6. Housing for Microphone Arrays for Size Minimization

December 7, 2008

It is the dream of every microphone array researcher to have a mic array with a size of only a matchbox. Unfortunately, until now many mic arrays are of a size of hundreds of cm. This size restriction comes from the frequency of the signal we are trying to catch with the array: the lower the frequency the bigger the array must be. But not any more…

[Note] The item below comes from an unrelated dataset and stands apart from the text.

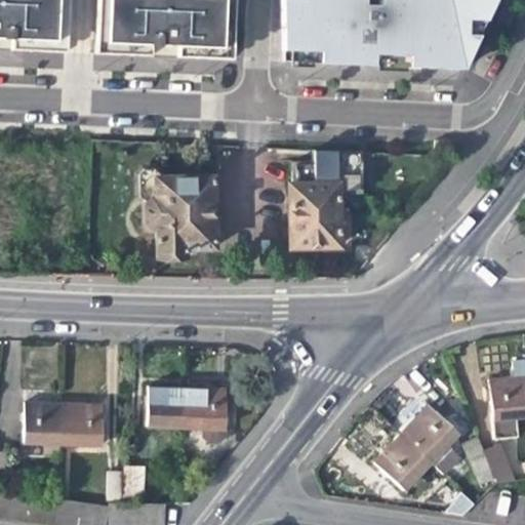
[(0,0),(0,49),(64,52),(66,0),(0,0)]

101 – Miniature Microphone Array
102 – Main Enclosure
103 – Sensor array, Microphone Array
104 – Sensors, Microphones
105 – Air
106 – Media: Argon, Krypton, Xenon, Sulfur Hexafluoride, Carbon Dioxide, etc.

The Solution:
if the array size depends on the wavelength, and we can NOT change the frequency of the signal under acquisition, what can we affect in order to use smaller arrays? The guess is right: the speed of sound.

EP2218267: Kubin, Kepesi, Stark: Housing for Microphone Arrays and Multi-Sensor Devices for Their Size-Optimization, and
US8767993 (B2): Kubin, Kepesi, Stark: Housing for Microphone Arrays and Multi-Sensor Devices for Their Size-Optimization.